Senate Majority Leader Harry Reid has called his shot. Within three years, Reid believes, the Washington Redskins will change their name.
Reid’s prediction, made by phone to the Washington Post, comes after the team launched the “Washington Redskins Original Americans Foundation.” Reid dismisses the move as “a phony deal, like everything [owner Daniel Snyder has] done.”
“Dan Snyder, he’s got a great new deal,” Reid told the Post. “He’s going to throw a few blankets to the Indians and get a tax deduction for it. I can’t imagine why the man doesn’t realize that the name is going to change. It’s only a question of when it’s going to change. That’s the only question. . . .

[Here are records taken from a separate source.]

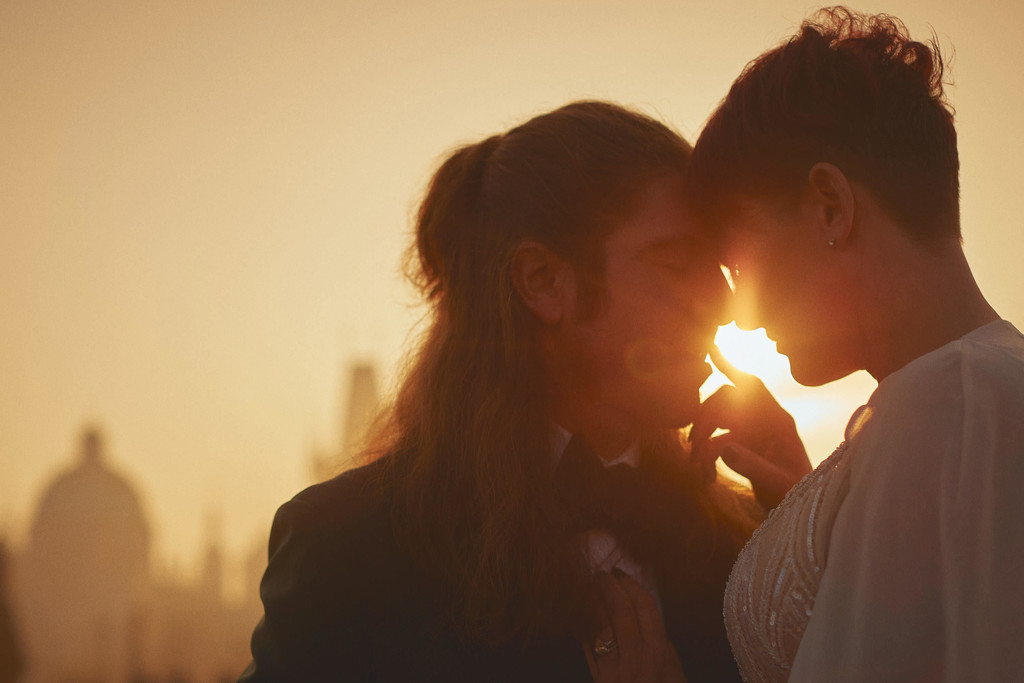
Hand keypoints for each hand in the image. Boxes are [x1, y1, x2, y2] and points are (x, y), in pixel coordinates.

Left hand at [584, 572, 686, 682]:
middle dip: (610, 589)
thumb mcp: (677, 678)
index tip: (623, 573)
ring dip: (593, 604)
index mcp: (657, 653)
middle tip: (602, 574)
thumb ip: (669, 654)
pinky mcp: (597, 679)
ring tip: (588, 588)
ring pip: (601, 627)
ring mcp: (612, 669)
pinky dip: (585, 630)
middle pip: (621, 612)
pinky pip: (588, 649)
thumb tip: (660, 634)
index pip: (645, 609)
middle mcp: (634, 657)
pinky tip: (582, 616)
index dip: (633, 587)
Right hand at [689, 347, 811, 508]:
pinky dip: (706, 458)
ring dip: (701, 442)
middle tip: (693, 448)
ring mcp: (751, 433)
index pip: (752, 386)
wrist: (799, 513)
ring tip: (697, 467)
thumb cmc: (797, 495)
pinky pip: (714, 443)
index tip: (709, 351)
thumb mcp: (780, 484)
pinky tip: (706, 479)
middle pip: (723, 403)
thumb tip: (723, 448)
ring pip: (715, 422)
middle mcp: (762, 421)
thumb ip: (754, 466)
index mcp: (777, 420)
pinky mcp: (741, 448)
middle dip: (704, 422)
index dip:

“And Snyder has to realize, he is on the losing side of history. And the sooner he does it, the better off we are. The Wizards, you know, they were the Washington Bullets. With all the killing that took place, the murders in Washington, Abe Pollin -- a very nice man -- decided ‘I don’t need any of this.’ So they changed it to the Washington Wizards. We’re all used to the Washington Wizards. And I don’t know what [the Redskins will] change the name to, but we’ll get used to it really quick.”
That’s where Reid is wrong. The issue has become too polarized in the past year to make the proponents of the name move on. While the name inevitably will change at some point in the next 50 years, the debate over whether the name should change back will rage for up to 50 more.
For the NFL, the question becomes whether the league wants one of its 32 franchises to have a name that invites constant scrutiny on the question of whether it is offensive. On one hand, it’s another subplot for the ultimate reality show. On the other hand, it’s the kind of thing that could help Mark Cuban’s cockeyed vision of an eventual pro football implosion come to fruition, if/when the league is ignoring what eventually will become a majority of American voices calling for the name to change.
That’s the latest date on which the change will happen -- when it’s clear that most Americans agree that the passage time has made the use of the word “Redskins” unacceptable in any context, regardless of historical use, honorable intentions, or charitable contributions. It could happen before then; it won’t happen much long after.